**WHAT NEEDS TO BE DONE:** Please repeat the records from the start through the line with "58 TTL DC5-9V térmica", switching "recibos" to "tickets" and keeping everything else the same.

Extracted page text data:
++++

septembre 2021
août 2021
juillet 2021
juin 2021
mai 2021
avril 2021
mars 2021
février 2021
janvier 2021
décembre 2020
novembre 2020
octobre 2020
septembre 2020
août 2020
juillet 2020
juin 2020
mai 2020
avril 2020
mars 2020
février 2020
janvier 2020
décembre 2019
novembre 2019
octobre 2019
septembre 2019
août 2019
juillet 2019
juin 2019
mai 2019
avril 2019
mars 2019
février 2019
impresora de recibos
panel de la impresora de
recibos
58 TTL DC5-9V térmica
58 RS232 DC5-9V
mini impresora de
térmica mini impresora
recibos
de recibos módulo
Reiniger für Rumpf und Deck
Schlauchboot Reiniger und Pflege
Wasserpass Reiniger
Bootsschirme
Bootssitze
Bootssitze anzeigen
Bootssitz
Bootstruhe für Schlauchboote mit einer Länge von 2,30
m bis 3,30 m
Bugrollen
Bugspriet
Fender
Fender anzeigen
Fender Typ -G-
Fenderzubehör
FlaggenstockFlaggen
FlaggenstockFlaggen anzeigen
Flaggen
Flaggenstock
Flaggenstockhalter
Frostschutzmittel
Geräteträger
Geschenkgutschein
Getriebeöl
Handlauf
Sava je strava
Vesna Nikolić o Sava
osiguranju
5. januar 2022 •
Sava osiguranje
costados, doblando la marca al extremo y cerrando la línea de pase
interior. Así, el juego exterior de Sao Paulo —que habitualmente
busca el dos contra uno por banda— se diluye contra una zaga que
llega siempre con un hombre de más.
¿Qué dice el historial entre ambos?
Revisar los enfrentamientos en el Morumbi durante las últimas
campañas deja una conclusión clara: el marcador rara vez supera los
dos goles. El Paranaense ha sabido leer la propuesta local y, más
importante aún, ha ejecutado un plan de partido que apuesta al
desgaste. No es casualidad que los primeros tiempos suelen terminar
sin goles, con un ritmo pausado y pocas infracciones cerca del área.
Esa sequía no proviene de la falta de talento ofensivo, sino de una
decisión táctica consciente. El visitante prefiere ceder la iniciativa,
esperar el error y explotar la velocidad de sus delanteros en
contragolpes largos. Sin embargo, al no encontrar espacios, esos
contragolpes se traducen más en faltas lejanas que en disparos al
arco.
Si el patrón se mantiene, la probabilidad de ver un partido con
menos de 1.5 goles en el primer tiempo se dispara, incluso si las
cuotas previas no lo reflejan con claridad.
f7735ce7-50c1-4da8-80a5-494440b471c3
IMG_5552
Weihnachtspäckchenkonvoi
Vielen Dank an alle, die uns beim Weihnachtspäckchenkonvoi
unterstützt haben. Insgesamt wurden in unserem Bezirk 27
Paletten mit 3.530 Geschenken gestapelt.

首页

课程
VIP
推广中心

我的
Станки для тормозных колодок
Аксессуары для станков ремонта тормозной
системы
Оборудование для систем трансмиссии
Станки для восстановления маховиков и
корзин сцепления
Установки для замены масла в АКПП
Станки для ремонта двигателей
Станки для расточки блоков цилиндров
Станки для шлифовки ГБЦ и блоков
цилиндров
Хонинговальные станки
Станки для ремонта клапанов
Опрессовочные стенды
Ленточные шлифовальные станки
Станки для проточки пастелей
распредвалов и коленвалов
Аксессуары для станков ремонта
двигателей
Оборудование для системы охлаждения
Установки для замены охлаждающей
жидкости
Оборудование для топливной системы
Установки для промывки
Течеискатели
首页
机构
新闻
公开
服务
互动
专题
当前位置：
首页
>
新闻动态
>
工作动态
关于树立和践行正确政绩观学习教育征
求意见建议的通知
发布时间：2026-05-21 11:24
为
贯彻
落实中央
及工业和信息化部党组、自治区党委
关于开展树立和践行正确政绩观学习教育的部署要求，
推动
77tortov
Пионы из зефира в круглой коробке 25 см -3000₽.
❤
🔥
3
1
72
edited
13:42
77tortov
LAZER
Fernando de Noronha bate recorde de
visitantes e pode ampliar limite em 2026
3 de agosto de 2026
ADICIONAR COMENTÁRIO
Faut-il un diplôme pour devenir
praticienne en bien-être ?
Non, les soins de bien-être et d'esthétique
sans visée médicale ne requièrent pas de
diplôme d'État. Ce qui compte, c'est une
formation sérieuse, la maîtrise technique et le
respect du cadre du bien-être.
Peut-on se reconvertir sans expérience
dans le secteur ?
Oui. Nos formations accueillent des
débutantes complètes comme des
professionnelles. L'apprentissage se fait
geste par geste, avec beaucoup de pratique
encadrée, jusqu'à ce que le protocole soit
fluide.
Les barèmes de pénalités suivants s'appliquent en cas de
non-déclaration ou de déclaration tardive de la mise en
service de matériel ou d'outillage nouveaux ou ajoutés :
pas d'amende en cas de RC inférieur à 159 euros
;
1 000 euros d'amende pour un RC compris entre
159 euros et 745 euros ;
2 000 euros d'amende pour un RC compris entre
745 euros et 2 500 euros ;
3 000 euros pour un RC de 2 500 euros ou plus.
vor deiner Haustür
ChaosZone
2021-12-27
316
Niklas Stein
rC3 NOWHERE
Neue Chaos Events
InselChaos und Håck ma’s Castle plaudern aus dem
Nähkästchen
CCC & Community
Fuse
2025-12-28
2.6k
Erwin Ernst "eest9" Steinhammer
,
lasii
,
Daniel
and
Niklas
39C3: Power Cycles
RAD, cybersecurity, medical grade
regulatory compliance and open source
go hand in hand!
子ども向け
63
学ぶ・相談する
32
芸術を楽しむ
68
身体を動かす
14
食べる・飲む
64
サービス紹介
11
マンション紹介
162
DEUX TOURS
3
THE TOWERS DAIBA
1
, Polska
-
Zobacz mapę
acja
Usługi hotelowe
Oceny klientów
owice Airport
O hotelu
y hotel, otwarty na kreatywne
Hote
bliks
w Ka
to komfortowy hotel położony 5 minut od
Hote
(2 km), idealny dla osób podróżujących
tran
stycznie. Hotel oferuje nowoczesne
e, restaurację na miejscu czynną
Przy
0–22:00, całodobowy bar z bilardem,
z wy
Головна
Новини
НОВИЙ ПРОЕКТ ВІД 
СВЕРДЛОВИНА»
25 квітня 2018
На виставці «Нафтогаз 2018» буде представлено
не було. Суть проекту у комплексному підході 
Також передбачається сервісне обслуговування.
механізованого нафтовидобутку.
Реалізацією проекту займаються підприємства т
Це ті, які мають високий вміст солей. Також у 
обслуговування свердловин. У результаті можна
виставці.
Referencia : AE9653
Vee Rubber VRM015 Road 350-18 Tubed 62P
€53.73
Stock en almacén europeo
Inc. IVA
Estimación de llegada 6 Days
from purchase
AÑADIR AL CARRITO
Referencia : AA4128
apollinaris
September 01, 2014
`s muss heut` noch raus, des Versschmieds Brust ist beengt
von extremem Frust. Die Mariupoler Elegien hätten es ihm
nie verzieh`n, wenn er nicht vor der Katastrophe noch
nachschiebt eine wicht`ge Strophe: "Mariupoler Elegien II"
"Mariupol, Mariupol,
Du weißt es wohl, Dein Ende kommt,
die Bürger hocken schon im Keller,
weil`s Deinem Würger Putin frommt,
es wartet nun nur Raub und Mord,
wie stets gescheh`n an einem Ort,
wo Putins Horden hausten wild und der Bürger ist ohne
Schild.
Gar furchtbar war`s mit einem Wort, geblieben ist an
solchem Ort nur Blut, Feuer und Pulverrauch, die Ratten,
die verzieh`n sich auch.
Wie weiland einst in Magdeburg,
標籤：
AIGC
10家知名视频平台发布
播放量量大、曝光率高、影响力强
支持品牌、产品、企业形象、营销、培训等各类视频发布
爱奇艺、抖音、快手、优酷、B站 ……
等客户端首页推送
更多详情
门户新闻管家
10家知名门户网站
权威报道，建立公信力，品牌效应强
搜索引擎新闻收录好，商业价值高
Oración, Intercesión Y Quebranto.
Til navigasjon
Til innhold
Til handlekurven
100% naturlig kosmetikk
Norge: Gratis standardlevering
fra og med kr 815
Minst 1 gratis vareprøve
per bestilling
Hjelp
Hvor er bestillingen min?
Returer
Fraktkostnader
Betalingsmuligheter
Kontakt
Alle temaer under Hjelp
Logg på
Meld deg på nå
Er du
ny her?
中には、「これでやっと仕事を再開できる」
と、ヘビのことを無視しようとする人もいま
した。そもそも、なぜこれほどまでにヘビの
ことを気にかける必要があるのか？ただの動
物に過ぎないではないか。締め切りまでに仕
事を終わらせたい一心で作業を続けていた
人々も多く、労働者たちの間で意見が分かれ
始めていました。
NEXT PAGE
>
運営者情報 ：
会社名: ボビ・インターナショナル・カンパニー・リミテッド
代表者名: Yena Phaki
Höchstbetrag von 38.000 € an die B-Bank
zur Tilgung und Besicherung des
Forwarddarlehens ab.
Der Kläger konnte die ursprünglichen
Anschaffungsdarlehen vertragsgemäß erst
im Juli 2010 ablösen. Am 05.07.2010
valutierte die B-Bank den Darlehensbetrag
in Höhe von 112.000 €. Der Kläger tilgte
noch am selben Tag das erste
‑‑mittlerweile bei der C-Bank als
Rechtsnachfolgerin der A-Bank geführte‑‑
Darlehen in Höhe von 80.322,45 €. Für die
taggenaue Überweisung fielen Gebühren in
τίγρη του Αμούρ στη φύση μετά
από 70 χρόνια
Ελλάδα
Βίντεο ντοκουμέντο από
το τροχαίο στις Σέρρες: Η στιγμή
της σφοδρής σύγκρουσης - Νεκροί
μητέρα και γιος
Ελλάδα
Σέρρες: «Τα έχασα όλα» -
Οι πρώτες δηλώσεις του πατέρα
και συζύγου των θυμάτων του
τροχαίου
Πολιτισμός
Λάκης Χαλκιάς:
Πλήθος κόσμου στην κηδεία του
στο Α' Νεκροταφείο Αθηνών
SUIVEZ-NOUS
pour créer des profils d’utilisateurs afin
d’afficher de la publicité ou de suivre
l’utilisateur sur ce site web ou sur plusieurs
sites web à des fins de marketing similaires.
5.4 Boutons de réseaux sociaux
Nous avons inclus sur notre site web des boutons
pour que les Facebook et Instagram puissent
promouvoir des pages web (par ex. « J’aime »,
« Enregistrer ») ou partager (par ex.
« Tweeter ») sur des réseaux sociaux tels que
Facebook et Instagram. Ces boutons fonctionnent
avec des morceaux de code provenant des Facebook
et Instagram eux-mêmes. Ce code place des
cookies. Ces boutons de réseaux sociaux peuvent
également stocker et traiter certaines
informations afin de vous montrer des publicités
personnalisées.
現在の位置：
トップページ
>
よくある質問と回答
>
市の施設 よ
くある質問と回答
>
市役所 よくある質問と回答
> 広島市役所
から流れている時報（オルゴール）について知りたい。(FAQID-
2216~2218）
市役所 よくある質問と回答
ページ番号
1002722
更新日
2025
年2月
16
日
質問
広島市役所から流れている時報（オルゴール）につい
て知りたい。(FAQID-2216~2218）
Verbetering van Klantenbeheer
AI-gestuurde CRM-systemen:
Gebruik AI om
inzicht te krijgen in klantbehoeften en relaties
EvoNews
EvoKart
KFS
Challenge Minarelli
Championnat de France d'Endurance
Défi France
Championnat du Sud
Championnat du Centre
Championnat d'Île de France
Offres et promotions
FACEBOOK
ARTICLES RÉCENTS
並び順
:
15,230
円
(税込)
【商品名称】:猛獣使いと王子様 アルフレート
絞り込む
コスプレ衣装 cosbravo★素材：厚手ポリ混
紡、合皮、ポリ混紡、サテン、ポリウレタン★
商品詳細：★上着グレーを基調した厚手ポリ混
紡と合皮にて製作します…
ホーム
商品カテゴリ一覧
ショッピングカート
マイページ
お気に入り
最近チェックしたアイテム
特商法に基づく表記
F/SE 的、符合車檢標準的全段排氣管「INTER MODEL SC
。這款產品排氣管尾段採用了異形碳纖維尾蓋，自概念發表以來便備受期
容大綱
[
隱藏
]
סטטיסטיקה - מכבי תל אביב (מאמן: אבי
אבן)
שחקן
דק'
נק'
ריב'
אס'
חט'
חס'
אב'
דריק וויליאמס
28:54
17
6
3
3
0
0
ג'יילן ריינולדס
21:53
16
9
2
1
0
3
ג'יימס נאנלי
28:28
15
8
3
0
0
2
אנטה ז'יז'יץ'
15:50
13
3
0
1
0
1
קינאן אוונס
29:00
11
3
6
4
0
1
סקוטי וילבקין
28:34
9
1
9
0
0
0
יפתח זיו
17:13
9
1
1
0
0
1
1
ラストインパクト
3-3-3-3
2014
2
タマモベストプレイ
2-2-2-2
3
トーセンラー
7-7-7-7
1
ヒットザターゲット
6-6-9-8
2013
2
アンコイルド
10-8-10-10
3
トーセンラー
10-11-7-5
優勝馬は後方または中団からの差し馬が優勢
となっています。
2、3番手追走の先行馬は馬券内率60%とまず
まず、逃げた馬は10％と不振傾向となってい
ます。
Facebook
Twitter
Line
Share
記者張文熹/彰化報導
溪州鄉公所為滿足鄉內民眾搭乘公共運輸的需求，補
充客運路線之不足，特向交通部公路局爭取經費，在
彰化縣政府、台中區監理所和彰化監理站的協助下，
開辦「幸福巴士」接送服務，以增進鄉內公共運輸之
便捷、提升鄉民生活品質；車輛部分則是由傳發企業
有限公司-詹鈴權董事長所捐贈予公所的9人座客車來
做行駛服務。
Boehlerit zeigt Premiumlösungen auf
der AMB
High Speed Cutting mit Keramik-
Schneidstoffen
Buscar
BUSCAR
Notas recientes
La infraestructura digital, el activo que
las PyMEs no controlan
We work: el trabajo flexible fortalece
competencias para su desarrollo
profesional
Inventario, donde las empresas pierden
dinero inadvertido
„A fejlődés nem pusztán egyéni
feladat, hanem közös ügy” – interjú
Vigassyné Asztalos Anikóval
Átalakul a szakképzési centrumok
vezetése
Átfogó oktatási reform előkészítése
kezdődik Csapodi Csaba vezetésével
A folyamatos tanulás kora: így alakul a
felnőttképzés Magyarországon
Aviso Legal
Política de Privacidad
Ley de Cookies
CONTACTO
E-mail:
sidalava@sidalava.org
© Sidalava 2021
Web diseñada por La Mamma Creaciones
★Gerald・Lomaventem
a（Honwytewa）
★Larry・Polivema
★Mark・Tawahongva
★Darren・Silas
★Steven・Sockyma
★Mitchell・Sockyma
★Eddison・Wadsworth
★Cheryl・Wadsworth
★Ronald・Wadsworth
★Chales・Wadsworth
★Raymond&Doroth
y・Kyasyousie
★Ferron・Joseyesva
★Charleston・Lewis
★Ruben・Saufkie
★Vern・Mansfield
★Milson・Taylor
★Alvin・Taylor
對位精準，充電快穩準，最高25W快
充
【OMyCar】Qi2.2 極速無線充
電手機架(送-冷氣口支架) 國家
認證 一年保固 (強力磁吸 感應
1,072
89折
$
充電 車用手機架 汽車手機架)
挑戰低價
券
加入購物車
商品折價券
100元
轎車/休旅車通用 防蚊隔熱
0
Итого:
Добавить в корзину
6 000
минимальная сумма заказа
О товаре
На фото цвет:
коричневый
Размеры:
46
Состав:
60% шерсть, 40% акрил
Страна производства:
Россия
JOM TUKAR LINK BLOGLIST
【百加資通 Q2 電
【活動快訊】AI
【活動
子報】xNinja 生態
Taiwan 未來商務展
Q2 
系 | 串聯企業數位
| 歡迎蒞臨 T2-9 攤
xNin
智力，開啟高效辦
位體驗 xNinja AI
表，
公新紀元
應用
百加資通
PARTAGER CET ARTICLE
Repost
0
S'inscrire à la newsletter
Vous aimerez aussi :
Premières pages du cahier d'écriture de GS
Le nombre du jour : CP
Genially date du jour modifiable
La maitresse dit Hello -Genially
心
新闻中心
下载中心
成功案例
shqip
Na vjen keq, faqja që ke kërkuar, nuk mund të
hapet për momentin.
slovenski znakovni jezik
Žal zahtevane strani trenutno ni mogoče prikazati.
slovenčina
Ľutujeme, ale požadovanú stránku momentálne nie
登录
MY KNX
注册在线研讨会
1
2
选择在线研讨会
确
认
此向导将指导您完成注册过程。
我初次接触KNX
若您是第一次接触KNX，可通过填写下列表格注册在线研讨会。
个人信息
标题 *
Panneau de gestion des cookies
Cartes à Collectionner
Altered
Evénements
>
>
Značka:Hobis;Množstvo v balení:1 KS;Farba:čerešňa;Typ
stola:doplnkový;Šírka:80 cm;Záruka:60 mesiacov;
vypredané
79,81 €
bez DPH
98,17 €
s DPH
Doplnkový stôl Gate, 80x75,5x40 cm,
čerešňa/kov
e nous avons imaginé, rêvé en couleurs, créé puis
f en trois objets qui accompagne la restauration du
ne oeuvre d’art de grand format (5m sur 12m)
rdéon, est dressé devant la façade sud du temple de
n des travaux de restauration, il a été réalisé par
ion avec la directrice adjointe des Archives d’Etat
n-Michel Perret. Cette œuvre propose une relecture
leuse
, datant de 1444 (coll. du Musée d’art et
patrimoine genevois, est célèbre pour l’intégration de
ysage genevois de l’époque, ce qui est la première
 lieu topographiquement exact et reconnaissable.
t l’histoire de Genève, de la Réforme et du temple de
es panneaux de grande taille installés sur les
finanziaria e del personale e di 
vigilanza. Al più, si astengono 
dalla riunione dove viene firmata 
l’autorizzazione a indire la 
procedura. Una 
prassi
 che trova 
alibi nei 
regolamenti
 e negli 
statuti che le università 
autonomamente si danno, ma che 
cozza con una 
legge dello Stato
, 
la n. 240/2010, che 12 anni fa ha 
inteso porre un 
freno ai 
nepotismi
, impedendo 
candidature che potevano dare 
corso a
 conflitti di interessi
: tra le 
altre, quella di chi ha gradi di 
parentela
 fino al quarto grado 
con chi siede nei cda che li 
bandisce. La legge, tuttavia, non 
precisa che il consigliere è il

++++

**ANSWER TO THE PROBLEM:**
septembre 2021
août 2021
juillet 2021
juin 2021
mai 2021
avril 2021
mars 2021
février 2021
janvier 2021
décembre 2020
novembre 2020
octobre 2020
septembre 2020
août 2020
juillet 2020
juin 2020
mai 2020
avril 2020
mars 2020
février 2020
janvier 2020
décembre 2019
novembre 2019
octobre 2019
septembre 2019
août 2019
juillet 2019
juin 2019
mai 2019
avril 2019
mars 2019
février 2019
impresora de tickets
panel de la impresora de
tickets
58 TTL DC5-9V térmica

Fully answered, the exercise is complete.